Apache Taverna - Why use workflows?

History¶

Workflow, as a concept, was defined in the business domain in 1996 by the Workflow Management Coalition as:

“The automation of a business process, in whole or part, during which documents, information or tasks are passed from one participant to another for action, according to a set of procedural rules.”

Scientific workflows¶

Scientific workflows are widely recognised as a “useful paradigm to describe, manage, and share complex scientific analyses”. They are the method often used by the in silico experimentation.

Scientific workflows have emerged to tackle the problem of excessive complexity in scientific experiments and applications. They provide a high-level declarative way of specifying what a particular in silico experiment modelled by a workflow is set to achieve, not how it will be executed.

Various types of tasks that can be performed within a workflow can be implemented by local services, remote Web services, scripts, and sub-workflows (complete workflows used as subroutines in larger ones). Each component is only responsible for a small fragment of functionality, therefore many components need to be chained in a pipeline in order to obtain a workflow that can perform a useful task.

The process of linking components is known as workflow composition, a result of which a conceptual model of the described scientific analysis is produced. This model is often represented as a graph-like structure (example can be seen in Figure 1 below) that defines the flow of data within the workflow – and thus its semantic meaning. Representations of all required heterogeneous resources are integrated into this single workflow, thus abstracting superfluous detail and concentrating on the real goal of the experiment.

An example of simple workflow that retrieves a weather forecast for the specified city

Figure 1. An example of a simple workflow that retrieves a weather forecast for the specified city

The use of workflows allows offloading much of the data processing to remote components and makes it feasible to execute even larger and more complex workflows on regular personal computers. This is the reason why Web services are normally chosen to perform most of the core computation in workflows, whereas local services and scripts are used to perform data format conversion procedures and other auxiliary tasks.

A further advantage of using workflows is the potential to automate highly repetitive processing stages that research work is known to involve. This, in turn, can stimulate the pace of research and the overall productivity of experimentation through evident savings in time and effort.

To learn more about scientific workflows and their role in data-intensive experiments, have a look at:

“The impact of workflow tools on data-centric research” chapter by Carole Goble and David De Roure of the “The Fourth Paradigm: Data-Intensive Scientific Discovery“ book.
“Scientific workflows” paper by Katy Wolstencroft, Paul Fisher, David De Roure and Carole Goble.

Massive power, minimal complexity

Because services within a workflow do not normally reside on the machine you use to create and run the workflow, your local machine does not have to be a supercomputer.
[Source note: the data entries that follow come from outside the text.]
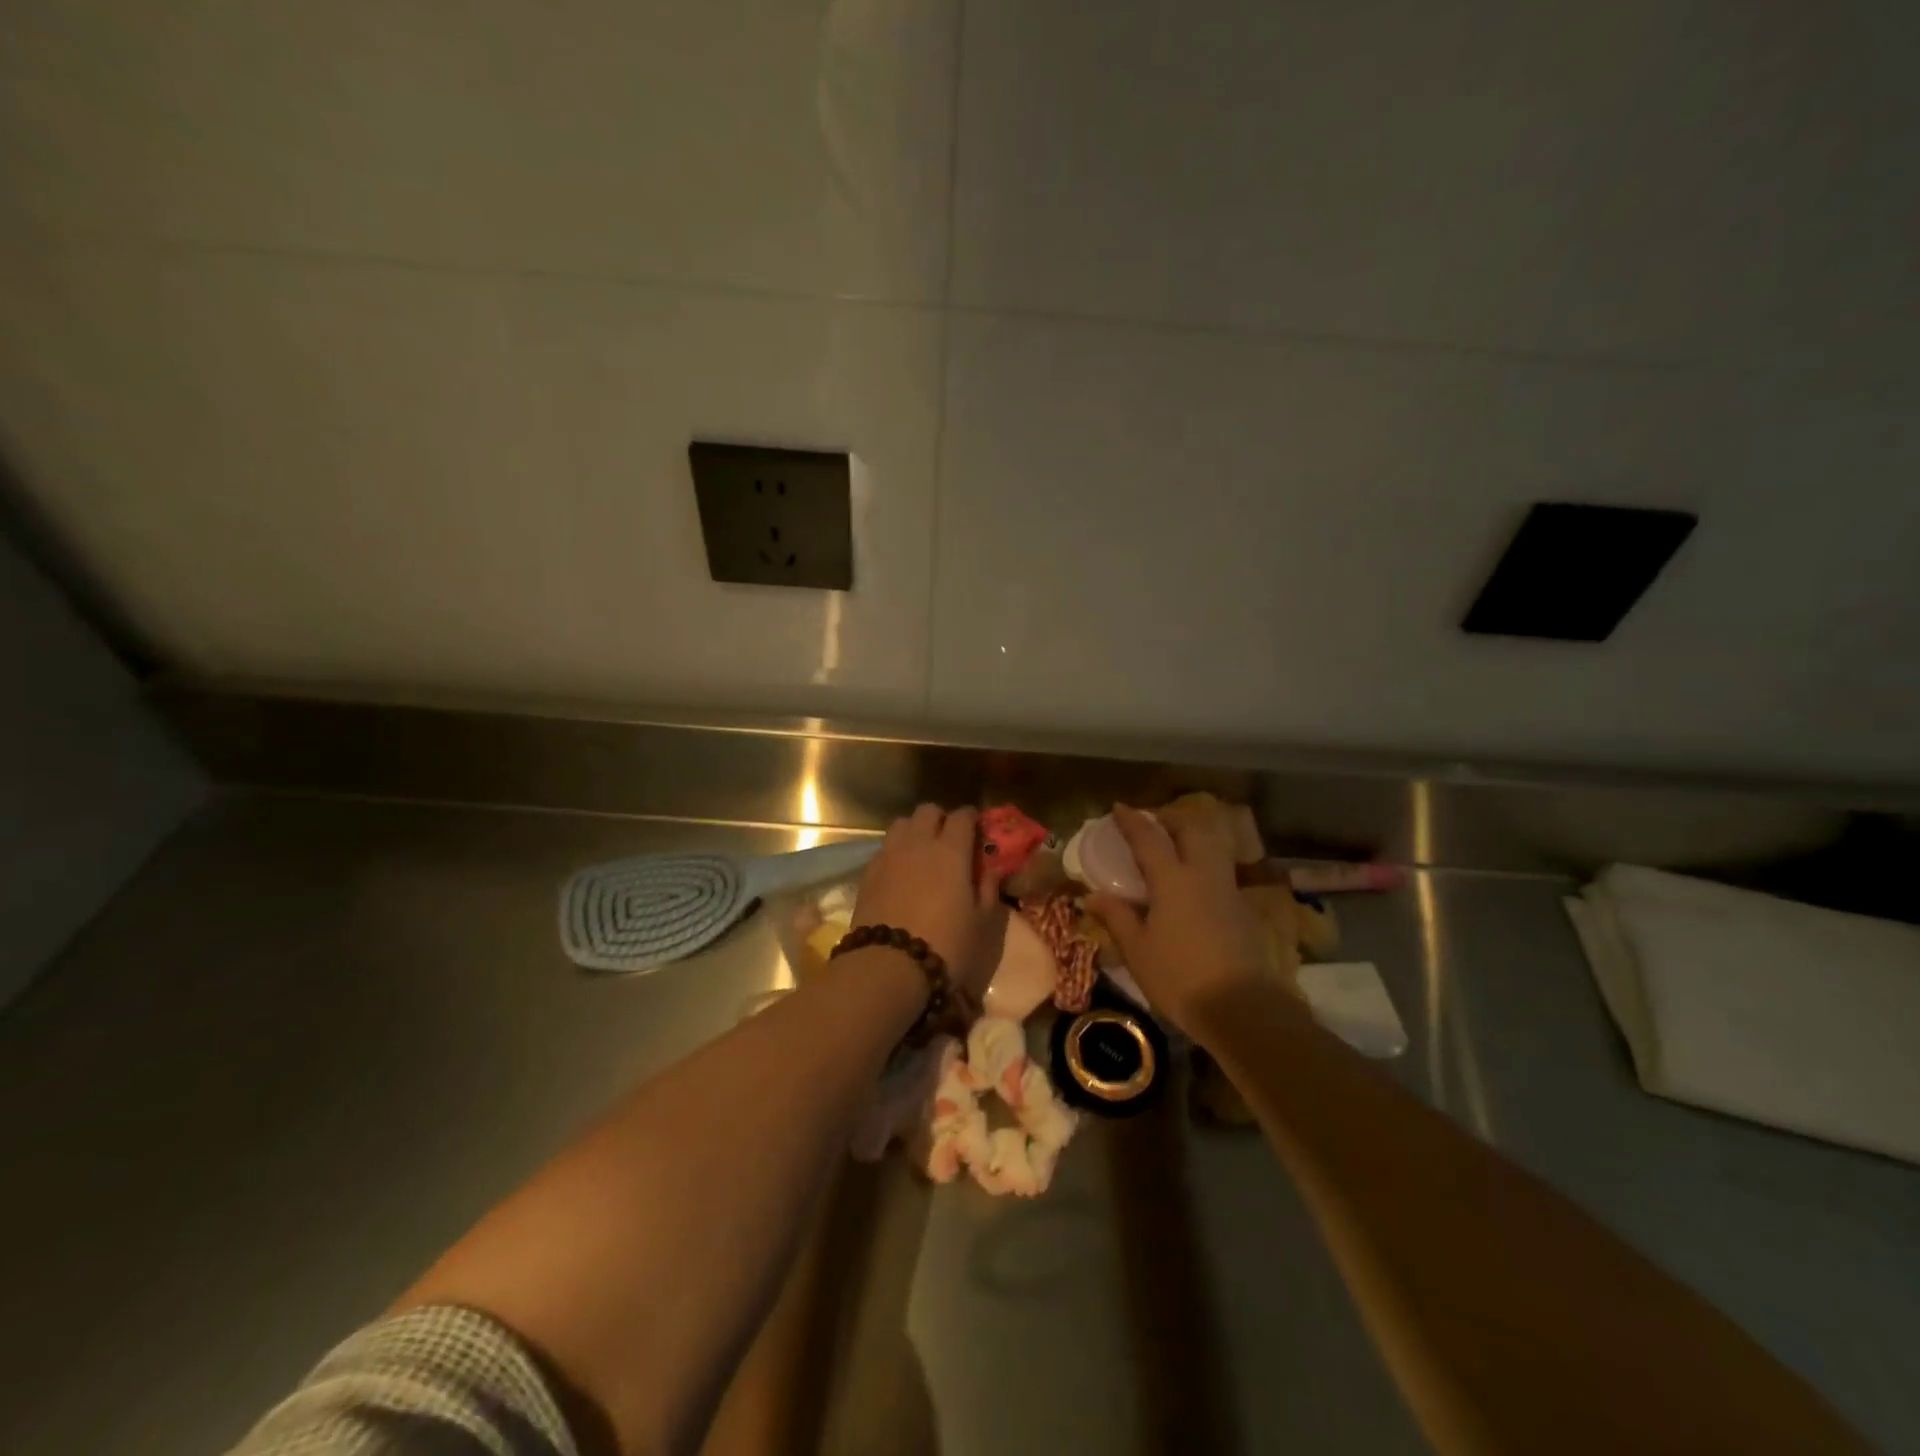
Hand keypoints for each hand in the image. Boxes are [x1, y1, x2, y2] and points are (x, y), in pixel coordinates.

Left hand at [853, 804, 1007, 999]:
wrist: (889, 967)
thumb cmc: (946, 945)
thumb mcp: (982, 922)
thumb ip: (988, 889)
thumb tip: (991, 869)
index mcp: (951, 850)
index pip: (962, 816)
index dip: (971, 818)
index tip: (977, 829)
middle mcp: (918, 843)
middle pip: (928, 811)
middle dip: (940, 819)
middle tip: (949, 840)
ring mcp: (889, 855)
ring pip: (901, 824)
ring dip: (914, 830)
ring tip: (921, 853)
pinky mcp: (867, 872)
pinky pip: (884, 848)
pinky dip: (895, 851)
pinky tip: (900, 872)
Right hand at [1085, 804, 1271, 1034]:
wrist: (1243, 1008)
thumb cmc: (1180, 978)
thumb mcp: (1138, 950)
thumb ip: (1116, 917)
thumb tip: (1093, 896)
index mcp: (1173, 880)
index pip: (1149, 837)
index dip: (1132, 820)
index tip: (1118, 808)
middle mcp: (1203, 875)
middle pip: (1191, 829)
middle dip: (1170, 818)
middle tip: (1151, 823)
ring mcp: (1228, 890)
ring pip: (1212, 846)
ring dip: (1192, 836)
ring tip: (1173, 846)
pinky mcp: (1243, 909)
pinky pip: (1221, 870)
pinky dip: (1203, 862)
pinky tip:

By installing and using the Taverna Workflow Management System you can tap into the resources of a number of institutes, hundreds of analysis applications and literally thousands of CPUs worth of computational power entirely for free, with no installation or support hassle for you.

Of course, if you already have significant resource in house it is a relatively simple matter to integrate these resources in Taverna with those available from other sites.